=== Section Start ===

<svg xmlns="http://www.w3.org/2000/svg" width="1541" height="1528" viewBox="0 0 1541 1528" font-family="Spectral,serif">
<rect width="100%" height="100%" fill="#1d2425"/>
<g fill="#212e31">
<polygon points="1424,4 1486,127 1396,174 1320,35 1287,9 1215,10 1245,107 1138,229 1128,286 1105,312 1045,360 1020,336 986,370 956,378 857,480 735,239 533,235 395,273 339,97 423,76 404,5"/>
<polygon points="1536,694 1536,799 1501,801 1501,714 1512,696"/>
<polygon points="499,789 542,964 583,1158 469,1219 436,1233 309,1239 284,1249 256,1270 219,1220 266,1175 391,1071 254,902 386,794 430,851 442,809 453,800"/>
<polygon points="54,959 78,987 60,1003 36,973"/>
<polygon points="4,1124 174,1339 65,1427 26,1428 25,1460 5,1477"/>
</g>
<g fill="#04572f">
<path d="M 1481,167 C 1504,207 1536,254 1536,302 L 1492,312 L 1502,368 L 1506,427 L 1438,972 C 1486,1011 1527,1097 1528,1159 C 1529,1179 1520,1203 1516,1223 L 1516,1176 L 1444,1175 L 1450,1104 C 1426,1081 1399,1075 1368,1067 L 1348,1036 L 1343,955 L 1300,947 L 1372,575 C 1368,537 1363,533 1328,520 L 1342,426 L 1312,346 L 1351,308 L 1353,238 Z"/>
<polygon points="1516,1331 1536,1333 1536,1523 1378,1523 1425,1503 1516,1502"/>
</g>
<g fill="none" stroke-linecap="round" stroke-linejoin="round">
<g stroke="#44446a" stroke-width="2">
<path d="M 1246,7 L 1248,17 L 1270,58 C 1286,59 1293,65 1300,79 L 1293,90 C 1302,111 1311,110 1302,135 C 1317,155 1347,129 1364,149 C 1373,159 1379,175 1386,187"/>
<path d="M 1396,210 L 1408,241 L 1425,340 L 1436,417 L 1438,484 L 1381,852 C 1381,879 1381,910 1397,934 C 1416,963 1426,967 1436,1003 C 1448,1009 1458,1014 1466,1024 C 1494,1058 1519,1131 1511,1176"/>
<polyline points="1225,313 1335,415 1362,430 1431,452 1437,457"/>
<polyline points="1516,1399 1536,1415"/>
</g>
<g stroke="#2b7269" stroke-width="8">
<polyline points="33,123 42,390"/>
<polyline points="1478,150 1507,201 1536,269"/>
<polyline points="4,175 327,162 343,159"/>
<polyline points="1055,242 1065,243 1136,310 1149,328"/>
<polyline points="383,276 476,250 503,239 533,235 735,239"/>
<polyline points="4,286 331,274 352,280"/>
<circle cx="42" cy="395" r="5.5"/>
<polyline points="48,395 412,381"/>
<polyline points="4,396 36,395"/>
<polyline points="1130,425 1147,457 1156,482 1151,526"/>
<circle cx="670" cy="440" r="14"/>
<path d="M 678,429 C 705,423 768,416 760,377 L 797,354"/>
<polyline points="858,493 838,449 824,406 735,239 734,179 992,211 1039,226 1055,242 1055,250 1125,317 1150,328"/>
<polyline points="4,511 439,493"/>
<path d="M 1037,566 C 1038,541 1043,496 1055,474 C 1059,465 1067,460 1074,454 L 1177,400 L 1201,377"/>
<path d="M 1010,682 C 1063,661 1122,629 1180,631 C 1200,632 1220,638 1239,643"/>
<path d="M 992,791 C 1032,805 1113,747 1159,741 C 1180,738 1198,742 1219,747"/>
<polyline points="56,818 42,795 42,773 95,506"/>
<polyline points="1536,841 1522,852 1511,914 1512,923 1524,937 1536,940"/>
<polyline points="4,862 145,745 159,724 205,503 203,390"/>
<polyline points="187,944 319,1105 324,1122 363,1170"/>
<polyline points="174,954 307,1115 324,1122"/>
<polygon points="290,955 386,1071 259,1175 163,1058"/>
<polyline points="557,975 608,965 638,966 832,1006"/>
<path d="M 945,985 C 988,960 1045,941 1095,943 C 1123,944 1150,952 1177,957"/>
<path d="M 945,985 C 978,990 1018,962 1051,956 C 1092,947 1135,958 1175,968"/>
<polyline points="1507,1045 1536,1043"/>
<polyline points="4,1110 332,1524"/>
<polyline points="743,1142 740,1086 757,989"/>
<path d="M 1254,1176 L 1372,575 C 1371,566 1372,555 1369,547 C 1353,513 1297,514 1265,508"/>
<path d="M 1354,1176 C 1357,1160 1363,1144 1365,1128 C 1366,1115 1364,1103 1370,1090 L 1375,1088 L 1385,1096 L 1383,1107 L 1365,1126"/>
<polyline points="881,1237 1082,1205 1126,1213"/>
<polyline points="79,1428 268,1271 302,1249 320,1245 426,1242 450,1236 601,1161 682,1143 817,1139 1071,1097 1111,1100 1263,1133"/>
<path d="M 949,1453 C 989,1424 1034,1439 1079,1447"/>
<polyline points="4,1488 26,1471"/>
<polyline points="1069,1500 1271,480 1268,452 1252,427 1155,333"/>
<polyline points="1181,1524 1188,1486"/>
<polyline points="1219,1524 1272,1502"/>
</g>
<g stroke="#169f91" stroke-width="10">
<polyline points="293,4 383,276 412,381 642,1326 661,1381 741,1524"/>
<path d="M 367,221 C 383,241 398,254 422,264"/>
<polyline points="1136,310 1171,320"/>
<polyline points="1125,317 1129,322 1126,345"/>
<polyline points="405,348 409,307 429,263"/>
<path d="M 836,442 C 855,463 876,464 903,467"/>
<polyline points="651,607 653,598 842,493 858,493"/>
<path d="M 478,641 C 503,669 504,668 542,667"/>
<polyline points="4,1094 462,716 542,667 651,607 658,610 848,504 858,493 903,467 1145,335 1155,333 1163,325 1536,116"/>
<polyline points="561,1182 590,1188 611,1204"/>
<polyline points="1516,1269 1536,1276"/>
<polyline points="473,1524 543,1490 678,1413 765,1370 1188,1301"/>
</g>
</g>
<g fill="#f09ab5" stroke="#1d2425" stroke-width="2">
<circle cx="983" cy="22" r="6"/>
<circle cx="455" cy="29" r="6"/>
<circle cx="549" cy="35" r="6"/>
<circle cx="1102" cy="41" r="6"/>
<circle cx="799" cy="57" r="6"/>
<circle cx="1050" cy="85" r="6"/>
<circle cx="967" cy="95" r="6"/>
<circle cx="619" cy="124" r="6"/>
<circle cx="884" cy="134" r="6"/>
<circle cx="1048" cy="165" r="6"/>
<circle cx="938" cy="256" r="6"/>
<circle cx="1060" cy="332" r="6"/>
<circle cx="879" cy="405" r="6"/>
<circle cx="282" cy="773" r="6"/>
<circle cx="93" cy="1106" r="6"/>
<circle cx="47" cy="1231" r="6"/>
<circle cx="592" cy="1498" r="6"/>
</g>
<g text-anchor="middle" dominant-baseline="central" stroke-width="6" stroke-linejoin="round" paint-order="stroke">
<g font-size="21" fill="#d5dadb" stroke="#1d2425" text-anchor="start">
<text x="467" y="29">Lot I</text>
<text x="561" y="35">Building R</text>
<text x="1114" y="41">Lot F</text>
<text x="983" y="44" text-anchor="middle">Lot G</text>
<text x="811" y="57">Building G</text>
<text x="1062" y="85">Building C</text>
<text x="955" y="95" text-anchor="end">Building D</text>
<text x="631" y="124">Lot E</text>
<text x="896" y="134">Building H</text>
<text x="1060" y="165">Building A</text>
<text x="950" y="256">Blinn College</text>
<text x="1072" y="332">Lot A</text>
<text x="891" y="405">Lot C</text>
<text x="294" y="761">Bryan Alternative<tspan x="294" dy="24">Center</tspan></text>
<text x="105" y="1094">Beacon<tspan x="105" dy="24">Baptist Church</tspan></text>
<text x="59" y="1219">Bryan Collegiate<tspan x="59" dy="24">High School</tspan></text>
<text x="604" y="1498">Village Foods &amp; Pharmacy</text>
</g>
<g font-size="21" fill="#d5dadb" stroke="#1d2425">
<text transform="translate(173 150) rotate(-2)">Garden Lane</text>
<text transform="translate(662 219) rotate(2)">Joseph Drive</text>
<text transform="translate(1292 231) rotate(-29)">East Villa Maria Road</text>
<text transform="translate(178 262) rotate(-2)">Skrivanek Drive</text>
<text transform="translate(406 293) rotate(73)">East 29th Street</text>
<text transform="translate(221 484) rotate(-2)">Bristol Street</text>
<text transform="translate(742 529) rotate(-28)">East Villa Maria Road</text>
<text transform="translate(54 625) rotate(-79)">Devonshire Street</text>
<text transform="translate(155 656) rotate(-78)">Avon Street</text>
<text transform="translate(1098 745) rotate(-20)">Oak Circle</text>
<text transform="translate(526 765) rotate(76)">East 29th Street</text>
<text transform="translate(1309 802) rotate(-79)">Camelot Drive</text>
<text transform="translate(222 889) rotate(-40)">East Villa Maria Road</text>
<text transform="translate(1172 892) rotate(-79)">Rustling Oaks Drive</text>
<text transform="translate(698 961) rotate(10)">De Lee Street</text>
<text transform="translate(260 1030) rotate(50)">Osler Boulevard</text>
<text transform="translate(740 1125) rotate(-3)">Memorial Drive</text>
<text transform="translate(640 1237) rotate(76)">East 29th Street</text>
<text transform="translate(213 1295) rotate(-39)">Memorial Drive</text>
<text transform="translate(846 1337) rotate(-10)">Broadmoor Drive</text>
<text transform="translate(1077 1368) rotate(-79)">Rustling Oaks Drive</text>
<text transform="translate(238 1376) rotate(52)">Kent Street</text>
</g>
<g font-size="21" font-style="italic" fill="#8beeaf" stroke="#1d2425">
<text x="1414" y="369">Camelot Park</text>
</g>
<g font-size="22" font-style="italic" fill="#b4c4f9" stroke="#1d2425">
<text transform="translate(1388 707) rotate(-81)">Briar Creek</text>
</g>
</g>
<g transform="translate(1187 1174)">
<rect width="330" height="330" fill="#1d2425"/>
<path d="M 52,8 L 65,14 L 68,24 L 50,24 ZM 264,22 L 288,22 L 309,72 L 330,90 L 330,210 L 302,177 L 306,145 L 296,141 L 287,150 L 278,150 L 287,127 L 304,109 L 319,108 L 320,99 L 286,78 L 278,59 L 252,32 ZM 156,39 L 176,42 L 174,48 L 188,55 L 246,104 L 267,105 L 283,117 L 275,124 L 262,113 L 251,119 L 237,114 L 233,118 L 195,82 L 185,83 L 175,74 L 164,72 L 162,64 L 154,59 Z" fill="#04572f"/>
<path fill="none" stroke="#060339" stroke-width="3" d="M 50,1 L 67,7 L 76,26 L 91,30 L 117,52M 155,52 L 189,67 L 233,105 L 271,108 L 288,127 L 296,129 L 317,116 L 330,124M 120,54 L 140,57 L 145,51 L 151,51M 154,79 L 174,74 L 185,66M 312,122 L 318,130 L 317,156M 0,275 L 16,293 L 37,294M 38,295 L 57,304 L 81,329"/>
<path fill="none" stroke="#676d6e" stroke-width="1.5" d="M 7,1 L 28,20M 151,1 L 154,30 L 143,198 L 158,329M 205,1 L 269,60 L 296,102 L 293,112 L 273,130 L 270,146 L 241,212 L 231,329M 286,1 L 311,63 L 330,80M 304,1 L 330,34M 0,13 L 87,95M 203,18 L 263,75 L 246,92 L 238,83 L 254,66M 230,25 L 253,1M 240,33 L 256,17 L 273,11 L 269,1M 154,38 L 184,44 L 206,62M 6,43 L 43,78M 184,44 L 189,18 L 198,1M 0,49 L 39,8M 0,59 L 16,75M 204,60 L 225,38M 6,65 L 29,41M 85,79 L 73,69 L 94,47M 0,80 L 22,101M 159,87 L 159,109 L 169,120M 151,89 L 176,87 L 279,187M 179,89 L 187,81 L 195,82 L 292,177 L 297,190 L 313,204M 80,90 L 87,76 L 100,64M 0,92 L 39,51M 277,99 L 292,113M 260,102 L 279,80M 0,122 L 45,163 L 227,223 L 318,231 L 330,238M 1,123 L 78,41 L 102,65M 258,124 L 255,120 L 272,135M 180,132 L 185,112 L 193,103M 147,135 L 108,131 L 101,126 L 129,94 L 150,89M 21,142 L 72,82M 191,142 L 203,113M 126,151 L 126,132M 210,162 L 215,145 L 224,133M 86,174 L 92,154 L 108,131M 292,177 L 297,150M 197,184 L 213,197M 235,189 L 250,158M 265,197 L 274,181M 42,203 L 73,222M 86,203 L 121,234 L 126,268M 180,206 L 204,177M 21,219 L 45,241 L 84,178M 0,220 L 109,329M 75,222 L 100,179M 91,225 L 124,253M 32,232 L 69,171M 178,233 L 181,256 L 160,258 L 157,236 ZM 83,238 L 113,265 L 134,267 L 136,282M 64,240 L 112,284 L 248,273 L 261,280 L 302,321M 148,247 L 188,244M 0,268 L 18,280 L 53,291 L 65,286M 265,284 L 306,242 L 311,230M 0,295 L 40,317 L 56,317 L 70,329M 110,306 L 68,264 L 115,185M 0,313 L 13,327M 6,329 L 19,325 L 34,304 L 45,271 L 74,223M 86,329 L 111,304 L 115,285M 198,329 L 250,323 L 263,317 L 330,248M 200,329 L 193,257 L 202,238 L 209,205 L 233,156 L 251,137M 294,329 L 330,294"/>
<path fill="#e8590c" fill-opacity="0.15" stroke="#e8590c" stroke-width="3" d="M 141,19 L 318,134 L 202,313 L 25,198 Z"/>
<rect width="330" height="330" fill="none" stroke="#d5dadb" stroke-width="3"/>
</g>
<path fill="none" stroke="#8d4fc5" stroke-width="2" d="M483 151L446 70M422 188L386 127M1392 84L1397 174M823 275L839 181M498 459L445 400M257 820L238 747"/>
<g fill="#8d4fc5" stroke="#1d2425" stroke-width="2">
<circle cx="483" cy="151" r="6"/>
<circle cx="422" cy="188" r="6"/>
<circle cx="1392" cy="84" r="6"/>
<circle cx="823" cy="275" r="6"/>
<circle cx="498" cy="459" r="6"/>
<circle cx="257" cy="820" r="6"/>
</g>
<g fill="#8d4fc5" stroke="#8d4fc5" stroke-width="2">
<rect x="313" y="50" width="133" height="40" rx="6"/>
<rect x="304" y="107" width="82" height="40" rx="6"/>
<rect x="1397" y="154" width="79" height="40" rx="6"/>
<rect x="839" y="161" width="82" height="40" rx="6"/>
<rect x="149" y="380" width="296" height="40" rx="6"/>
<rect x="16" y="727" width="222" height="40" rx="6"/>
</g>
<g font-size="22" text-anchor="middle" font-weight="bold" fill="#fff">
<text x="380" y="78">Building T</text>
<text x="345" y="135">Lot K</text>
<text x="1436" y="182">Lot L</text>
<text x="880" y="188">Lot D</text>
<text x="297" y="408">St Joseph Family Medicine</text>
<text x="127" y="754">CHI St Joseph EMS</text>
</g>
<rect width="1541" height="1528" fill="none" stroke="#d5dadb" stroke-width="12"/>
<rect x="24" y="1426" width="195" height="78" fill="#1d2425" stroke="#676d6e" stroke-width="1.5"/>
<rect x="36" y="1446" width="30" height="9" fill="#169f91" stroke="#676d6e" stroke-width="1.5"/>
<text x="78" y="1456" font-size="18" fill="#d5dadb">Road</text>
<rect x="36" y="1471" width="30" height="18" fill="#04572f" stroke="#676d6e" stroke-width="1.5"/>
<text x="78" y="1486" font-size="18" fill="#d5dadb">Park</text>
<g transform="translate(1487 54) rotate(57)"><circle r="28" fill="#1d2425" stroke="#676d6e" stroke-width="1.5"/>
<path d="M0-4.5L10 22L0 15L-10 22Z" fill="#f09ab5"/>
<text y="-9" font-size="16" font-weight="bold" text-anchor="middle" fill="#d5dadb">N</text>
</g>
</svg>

=== Section End ===

**ABOUT THIS EXERCISE**
Only the number is wanted: how many lines in the listing contain the word "weight"?

**REPLY TO THE TASK**
2